__RECORD SET__.
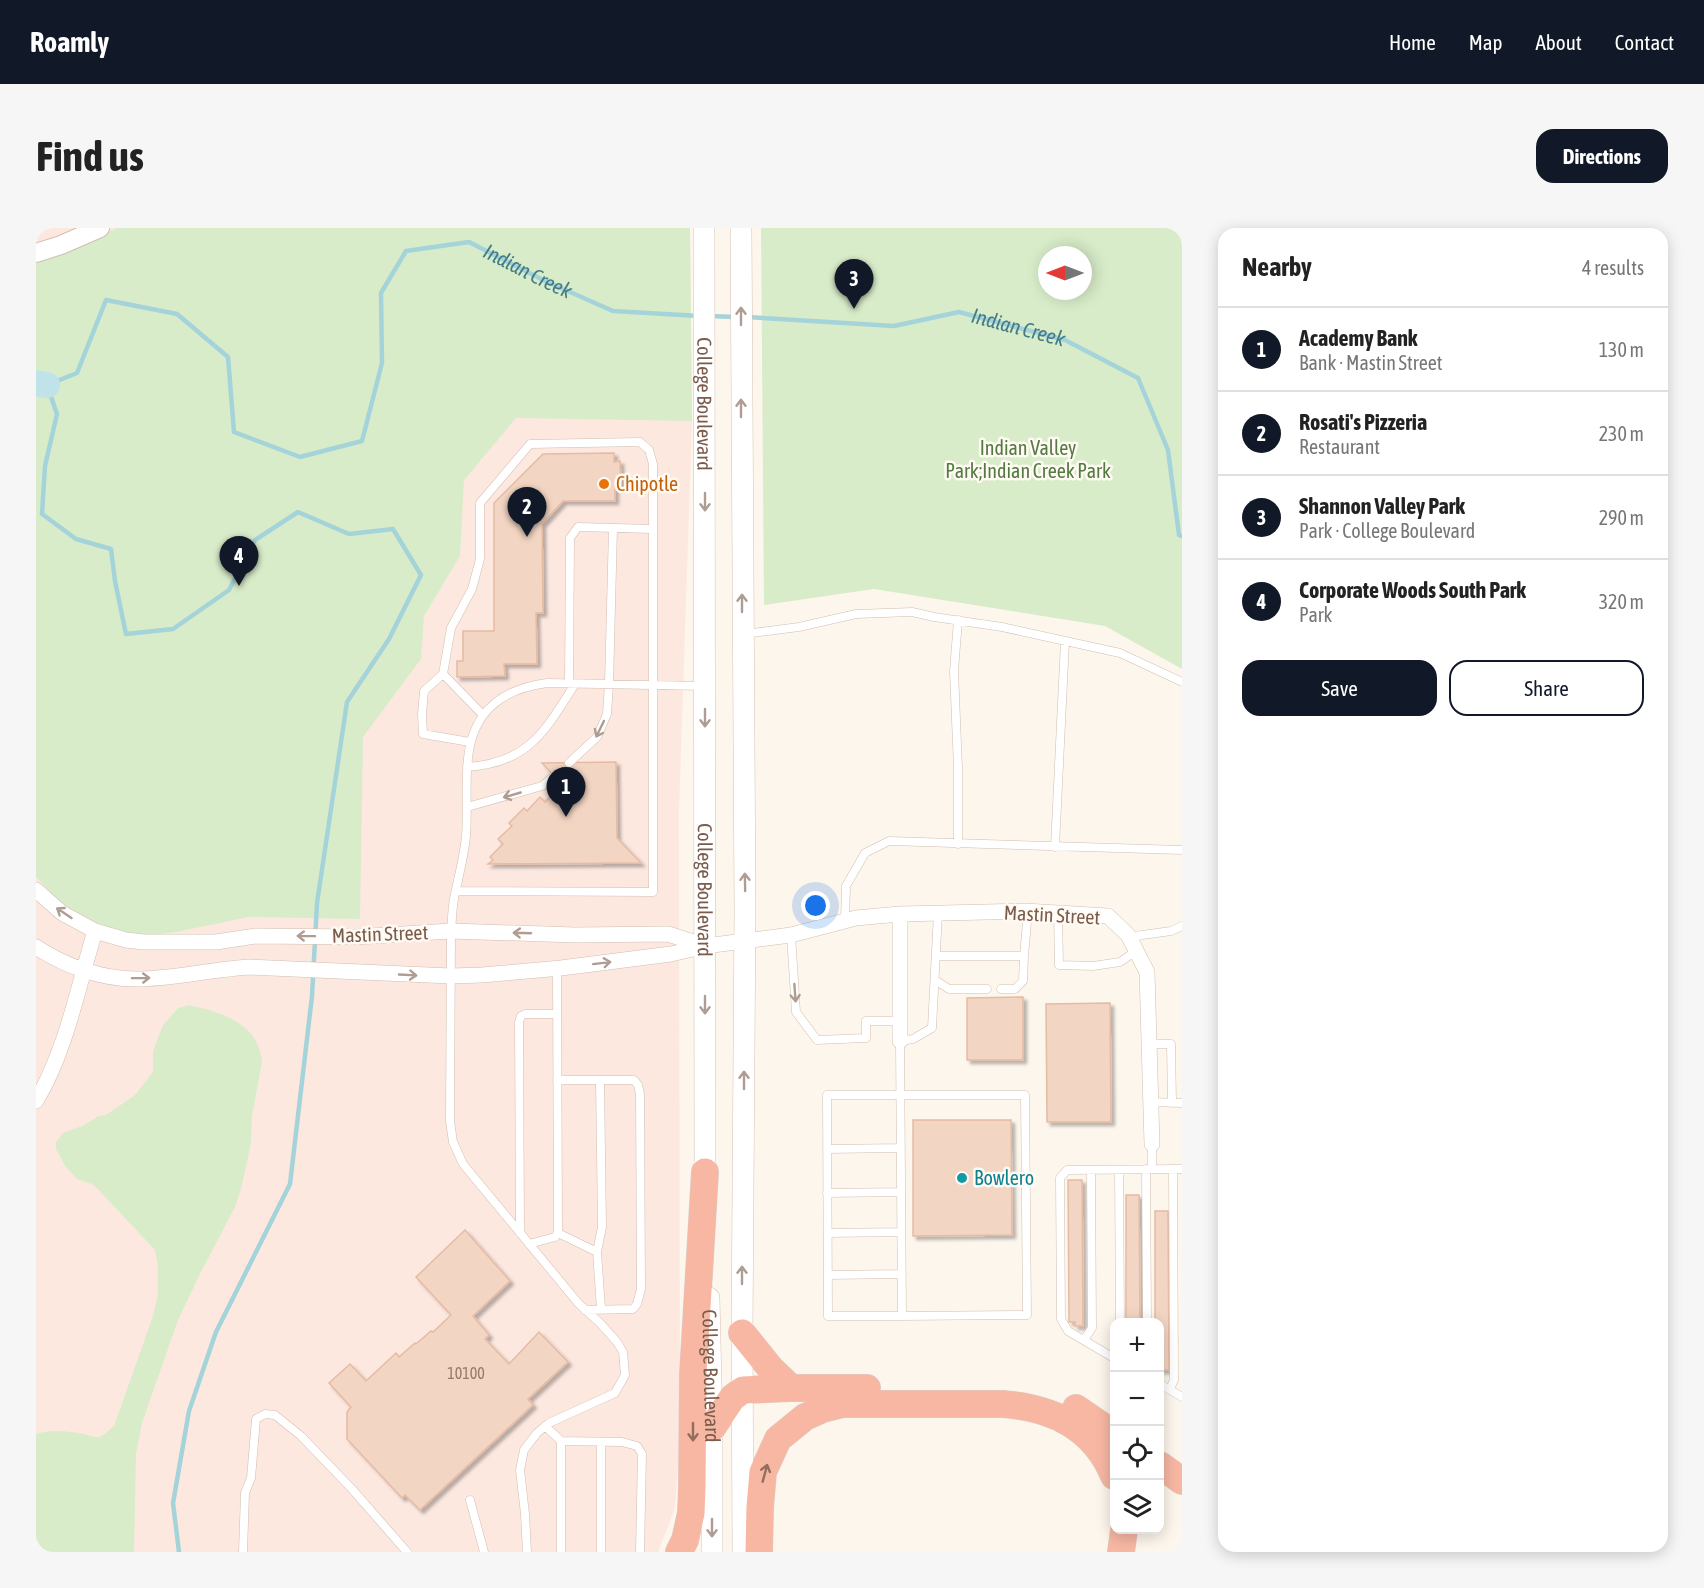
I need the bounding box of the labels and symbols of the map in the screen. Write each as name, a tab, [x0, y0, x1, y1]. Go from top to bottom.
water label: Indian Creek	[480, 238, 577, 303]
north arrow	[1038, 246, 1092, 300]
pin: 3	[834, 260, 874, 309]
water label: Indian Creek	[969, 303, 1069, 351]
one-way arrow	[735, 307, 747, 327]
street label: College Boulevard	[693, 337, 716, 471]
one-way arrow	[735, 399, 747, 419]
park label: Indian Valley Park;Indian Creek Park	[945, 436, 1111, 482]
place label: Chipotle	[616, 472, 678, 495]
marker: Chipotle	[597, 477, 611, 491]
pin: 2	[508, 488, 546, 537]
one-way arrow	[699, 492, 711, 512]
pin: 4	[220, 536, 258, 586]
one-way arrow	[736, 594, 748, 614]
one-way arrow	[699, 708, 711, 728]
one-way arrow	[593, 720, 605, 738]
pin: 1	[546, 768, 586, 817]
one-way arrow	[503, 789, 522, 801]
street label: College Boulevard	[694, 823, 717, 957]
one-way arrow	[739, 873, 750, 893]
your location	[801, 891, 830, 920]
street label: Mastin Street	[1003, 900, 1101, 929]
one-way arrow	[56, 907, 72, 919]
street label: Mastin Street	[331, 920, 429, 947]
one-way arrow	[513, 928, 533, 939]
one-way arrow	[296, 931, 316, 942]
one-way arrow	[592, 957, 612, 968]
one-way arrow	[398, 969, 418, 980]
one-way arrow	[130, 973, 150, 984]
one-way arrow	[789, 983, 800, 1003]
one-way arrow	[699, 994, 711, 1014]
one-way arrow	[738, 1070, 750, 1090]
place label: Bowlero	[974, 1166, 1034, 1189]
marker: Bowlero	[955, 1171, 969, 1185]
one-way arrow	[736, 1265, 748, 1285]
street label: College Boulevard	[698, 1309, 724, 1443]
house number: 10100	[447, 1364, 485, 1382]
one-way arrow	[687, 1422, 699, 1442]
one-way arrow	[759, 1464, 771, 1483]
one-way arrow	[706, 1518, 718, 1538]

__WHAT YOU ARE ASKED TO DO__.
Filter the records above for the string "water" and copy each matching line.

__RESPONSE BELOW__.
water label: Indian Creek	[480, 238, 577, 303]
water label: Indian Creek	[969, 303, 1069, 351]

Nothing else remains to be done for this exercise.